Today is the Feast Day of Saint Jerome, probably the greatest biblical scholar of the Patristic period and a Doctor of the Church. Jerome was skilled in translation and is responsible for much of the translation of the Latin Bible that came to be known as the Vulgate. He was conversant with the translations of the Old Testament in Greek and the Hebrew text itself. He was also familiar with the traditions of rabbinical interpretation. As F.X. Murphy writes in the New Catholic Encyclopedia,
“Jerome brought to his exegesis an enormous erudition beginning with his knowledge of the classics and amplified with a close attention to Hebrew tradition and an on-site appreciation of the milieu in which the Scriptures were composed. He had an original mind and excellent human intuition. He employed a well-defined hermeneutical method, borrowing what was good from all three traditions of exegesis, the Alexandrian, Antiochene, and Rabbinical, and while his earlier works abound in allegorical interpretation, his later demonstrate a well-balanced utilization of the best thought then available for "giving my Latin readers the hidden treasures of Hebrew erudition" in keeping with the true meaning of the Scriptures” (759)

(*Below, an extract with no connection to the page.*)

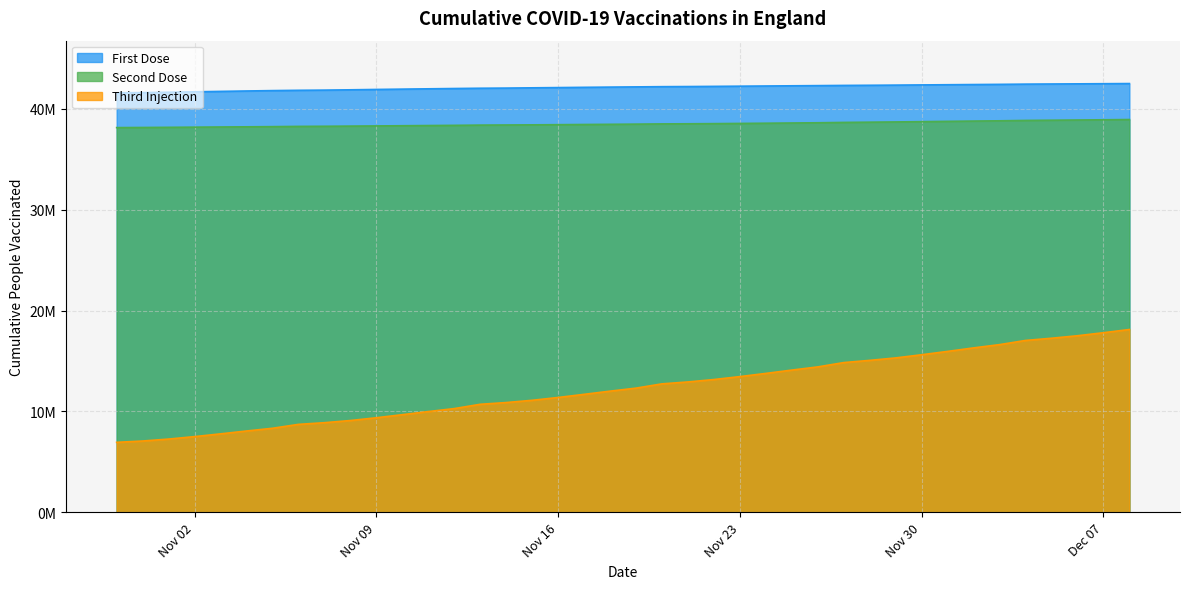

What are all the series names shown in the legend?

First Dose, Second Dose, Third Injection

He remains in so many ways a model for Scripture scholars today, as his attention to languages, hermeneutics, literary and social context and a close relationship with Jewish methods and scholars reveals. He is even more a model for all lovers of Scripture. In his letter to Laeta concerning her infant daughter Paula (Letter 107), who was to be raised as a consecrated virgin, Jerome advises that the Scriptures be a part of daily life for the little girl. Dei Verbum 25 cites his famous dictum, “for ignorance of the Scriptures is ignorance of Christ” (St. Jerome, Commentary on Isaiah, Prol.: PL 24,17). His extensive work on the Bible, which even more significantly was careful and skillful, demonstrates just how intimate he was with Christ. The best way to celebrate his Feast Day is obvious: read as much Scripture as you are able! Not just today, but everyday.